Son aylarda açık cezaevlerinden izinli çıkanların işledikleri suçların, dikkat çekici şekilde arttığı görülmektedir. Buna; cezaevlerinden izinli çıkanların, Haziran ayında İzmir’de boşandığı eşini ve kardeşini öldürmesi; Temmuz ayında Denizli’de iki kişinin pompalı tüfekle öldürülmesi; Taksim’de 23 yaşındaki genç mühendis Halit Ayar’ın bıçakla öldürülüp, arkadaşının yaralanması ve geçen hafta yine cezaevinden izinle çıkan bir kişinin, iki çocuğunun annesi eski eşini önce bıçaklayıp ardından çaydanlıkta ısıttığı kızgın yağı üzerine dökmesi örnekleri verilebilir. Bu nedenle açık cezaevlerine ayrılma ve izin uygulamasının yeniden gözden geçirilmesi gerçeği karşısında, mevcut uygulamada revizeler gerekmektedir.

Açık Ceza İnfaz Kurumlarına Ayrılma Yönetmeliği m.5’deki, kastlı suçlarda üç yıl, taksirli suçlarda beş yıl veya daha az hapis cezalarının doğrudan açık ceza infaz kurumunda çektirilebileceğine dair düzenleme, CeGTİK m.14/3’’de ki, “İlk defa suç işleyen ve iki yıl veya daha az süreyle hapis cezasına hükümlü bulunanların cezaları doğrudan açık ceza infaz kurumlarında yerine getirilebilirler” hükmüne aykırıdır. Kanuna aykırı bir yönetmelik olamayacağına göre, yapılması gereken CeGTİK m.14/3 hükmünü değiştirmek olmalıdır.

Kapalı kurumdan açık kuruma ayrılacak hükümlüler, Yönetmelik m.6’da düzenlenmektedir.
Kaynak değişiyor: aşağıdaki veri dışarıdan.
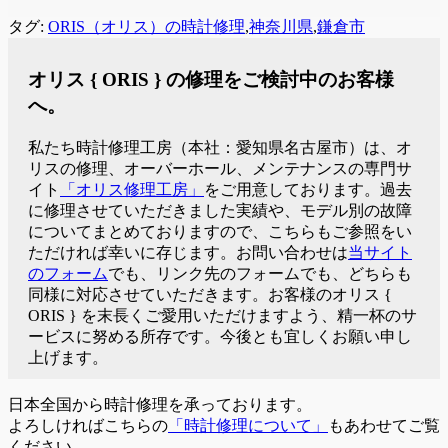
タグ:
ORIS（オリス）の時計修理
,
神奈川県
,
鎌倉市
オリス { ORIS } の修理をご検討中のお客様
へ。
私たち時計修理工房（本社：愛知県名古屋市）は、オ
リスの修理、オーバーホール、メンテナンスの専門サ
イト
「オリス修理工房」
をご用意しております。過去
に修理させていただきました実績や、モデル別の故障
についてまとめておりますので、こちらもご参照をい
ただければ幸いに存じます。お問い合わせは
当サイト
のフォーム
でも、リンク先のフォームでも、どちらも
同様に対応させていただきます。お客様のオリス {
ORIS } を末長くご愛用いただけますよう、精一杯のサ
ービスに努める所存です。今後とも宜しくお願い申し
上げます。
日本全国から時計修理を承っております。
よろしければこちらの
「時計修理について」
もあわせてご覧
ください。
Buna göre; “ (1) Hükümlülerden;

  1. a) Toplam (Değişik RG-22/2/2017) cezaları on yıldan az olanlar bir ayını, on yıl ve yukarı olanlar ise onda birini kurumlarda infaz edip, iyi hâlli olan ve koşullu salıverilme tarihine yedi yıl veya daha az süre kalanlar[2],
  2. b) Müebbet hapis cezasına mahkûm olup, koşullu salıverilme tarihine beş yıl veya daha az süre kalanlar,
  3. c) Cezaları yüksek güvenlikli kapalı kurumlar veya diğer kapalı kurumların yüksek güvenlikli bölümlerinde infaz edilenlerden toplam cezalarının üçte birini bu kurumlarda iyi hâlli olarak geçiren ve koşullu salıverilme tarihine üç yıl veya daha az süre kalanlar, açık kurumlara ayrılabilir”.

ÖZEL İZİN, AÇIK CEZA İNFAZ KURUMLARINDA BULUNANLARLA KAPALI CEZA İNFAZ KURUMUNDA OLUP DA AÇIK CEZA İNFAZ KURUMLARINA AYRILMAYA HAK KAZANANLARA, AİLELERİYLE BAĞLARINI SÜRDÜRMELERİNİ VEYA GÜÇLENDİRMELERİNİ VE DIŞ DÜNYAYA UYUMLARINI SAĞLAMAK AMACIYLA KURUM EN ÜST ÂMİRİNİN ÖNERİSİ VE CUMHURİYET BAŞSAVCILIĞININ ONAYI İLE ÜÇ AYDA BİR OLMAK ÜZERE[3], HER DEFASINDA YOL HARİÇ ÜÇ GÜNE KADAR İZİN VERİLEBİLİR (CEGTİK M. 95).